Chinese hackers this year targeted military and civilian organisations in several Southeast Asian nations, particularly those with similar territorial claims or strategic infrastructure projects, suggesting the involvement of the state, a US-based cybersecurity firm said in new research released late Wednesday.
Malaysia, Indonesia and Vietnam were the top three targeted countries over the past nine months, said the Insikt Group, the threat research arm of Massachusetts-based Recorded Future. The hackers also took aim at several other countries, including the Philippines, Laos, Cambodia and Thailand, it said.
“The identified intrusion campaigns almost certainly support key strategic aims of the Chinese government, such as gathering intelligence on countries engaged in South China Sea territorial disputes or related to projects and countries strategically important to the Belt and Road Initiative (BRI),” Insikt Group said in its report.
The hackers focused on the offices of the Thai and Malaysian prime ministers, the foreign affairs ministries of Indonesia and Malaysia, as well as their militaries, it said. Insikt said it identified over 400 unique servers in Southeast Asia communicating with infected networks that were likely linked to Chinese state-sponsored actors, adding that it didn’t have any insight into the specific data that might have been obtained. The group attributed much of the activity to a Chinese state-sponsored entity it has labelled Threat Activity Group 16.
“We also identified evidence suggesting that TAG-16 shares custom capabilities with the People’s Liberation Army (PLA)-linked activity group RedFoxtrot,” it said. Insikt said it notified all the countries involved in October.
China brushed aside Insikt’s findings.
“We oppose the spread of disinformation for political purposes to mislead the international community and sow discord between regional countries,” Chinese Foreign Ministry spokesman Wang Wenbin said Thursday at a regular press briefing in Beijing.

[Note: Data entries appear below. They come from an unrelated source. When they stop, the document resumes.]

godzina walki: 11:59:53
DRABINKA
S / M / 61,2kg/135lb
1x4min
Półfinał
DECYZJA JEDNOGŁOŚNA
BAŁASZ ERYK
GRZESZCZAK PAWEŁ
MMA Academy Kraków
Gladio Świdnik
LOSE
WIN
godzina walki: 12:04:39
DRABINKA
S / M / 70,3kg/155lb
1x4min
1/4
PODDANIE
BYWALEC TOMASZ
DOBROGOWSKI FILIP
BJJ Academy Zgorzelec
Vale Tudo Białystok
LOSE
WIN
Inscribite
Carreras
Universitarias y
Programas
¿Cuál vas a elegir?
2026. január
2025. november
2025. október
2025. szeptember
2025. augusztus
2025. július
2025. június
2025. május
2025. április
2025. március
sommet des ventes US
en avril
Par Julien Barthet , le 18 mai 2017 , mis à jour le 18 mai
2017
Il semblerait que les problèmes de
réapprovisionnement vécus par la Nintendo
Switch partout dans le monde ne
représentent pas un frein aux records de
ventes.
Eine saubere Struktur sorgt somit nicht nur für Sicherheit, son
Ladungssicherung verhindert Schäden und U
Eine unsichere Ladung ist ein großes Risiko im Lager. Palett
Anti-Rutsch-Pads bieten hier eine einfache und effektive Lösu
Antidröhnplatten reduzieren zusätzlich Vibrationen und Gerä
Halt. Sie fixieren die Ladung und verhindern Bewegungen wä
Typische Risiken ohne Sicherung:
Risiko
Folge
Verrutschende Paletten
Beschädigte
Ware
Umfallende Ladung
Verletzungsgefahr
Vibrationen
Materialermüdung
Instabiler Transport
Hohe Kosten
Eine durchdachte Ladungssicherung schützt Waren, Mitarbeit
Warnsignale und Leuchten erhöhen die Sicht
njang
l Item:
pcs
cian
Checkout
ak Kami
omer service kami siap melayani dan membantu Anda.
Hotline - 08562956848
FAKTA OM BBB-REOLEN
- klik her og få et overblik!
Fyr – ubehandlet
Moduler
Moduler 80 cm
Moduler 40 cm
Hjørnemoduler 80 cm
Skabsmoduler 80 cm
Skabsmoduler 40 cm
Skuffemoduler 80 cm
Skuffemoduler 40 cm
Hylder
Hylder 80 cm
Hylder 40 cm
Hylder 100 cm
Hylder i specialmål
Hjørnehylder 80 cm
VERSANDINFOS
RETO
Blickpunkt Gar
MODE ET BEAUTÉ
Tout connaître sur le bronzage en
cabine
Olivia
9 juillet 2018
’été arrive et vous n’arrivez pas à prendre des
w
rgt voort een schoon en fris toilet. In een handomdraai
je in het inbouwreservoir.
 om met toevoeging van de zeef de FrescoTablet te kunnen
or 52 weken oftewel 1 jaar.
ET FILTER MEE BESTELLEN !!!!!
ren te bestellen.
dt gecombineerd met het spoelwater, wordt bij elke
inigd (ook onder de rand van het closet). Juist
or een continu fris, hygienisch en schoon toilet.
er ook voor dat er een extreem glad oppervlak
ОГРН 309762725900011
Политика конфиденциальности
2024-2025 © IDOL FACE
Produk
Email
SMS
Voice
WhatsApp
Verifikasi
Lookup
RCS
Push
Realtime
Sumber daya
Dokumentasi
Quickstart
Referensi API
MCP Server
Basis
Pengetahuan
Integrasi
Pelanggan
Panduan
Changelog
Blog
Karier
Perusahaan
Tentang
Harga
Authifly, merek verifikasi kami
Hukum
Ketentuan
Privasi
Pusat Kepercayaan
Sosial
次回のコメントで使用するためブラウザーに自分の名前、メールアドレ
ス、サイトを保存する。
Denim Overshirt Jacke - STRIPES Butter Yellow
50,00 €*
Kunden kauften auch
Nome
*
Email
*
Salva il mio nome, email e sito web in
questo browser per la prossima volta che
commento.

China has previously dismissed reporting by Recorded Future, including findings in September this year that Chinese state-sponsored hackers were believed to have infiltrated and likely stolen data from an Indian government agency responsible for a national identification base.
In May, Insikt said it identified suspected Chinese state-sponsored network intrusion activity targeting “telecommunications, government and state-owned organisations in Laos”. Both the Lao National Committee for Special Economic Zones and the National Enterprise Database were identified as targets, it said. Laos this month inaugurated a nearly $6 billion Chinese-built railway linking the country with southern China.
The cybersecurity group said the Cambodian foreign ministry along with the country’s only international and commercial deep seaport, Sihanoukville Autonomous Port, were targeted in September.
“The scale and scope of China’s cyber-espionage program remains unrivalled, exemplified by the large number of distinct actors with operational taskings within specific geographic regions,” Insikt group wrote. Those actors, it said, included “many PLA Strategic Support Force and Ministry of State Security (MSS)-linked threat activity groups”.
Vietnam’s Foreign Affairs spokeswoman Le Thi Thu Hang didn’t address the report’s specifics, but said in an online briefing Thursday that the government “always pays close attention to this and has issued various guidelines, policies and measures to ensure cybersecurity and information safety”. She added that the country “stands ready to cooperate with the international community on this matter.”
Philippine Defense Secretary Delfin Lorenzana told Bloomberg he didn’t know of any recent cyberattacks on the country’s navy, and would task intelligence officials to look into the matter. Other countries didn’t immediately react to the report.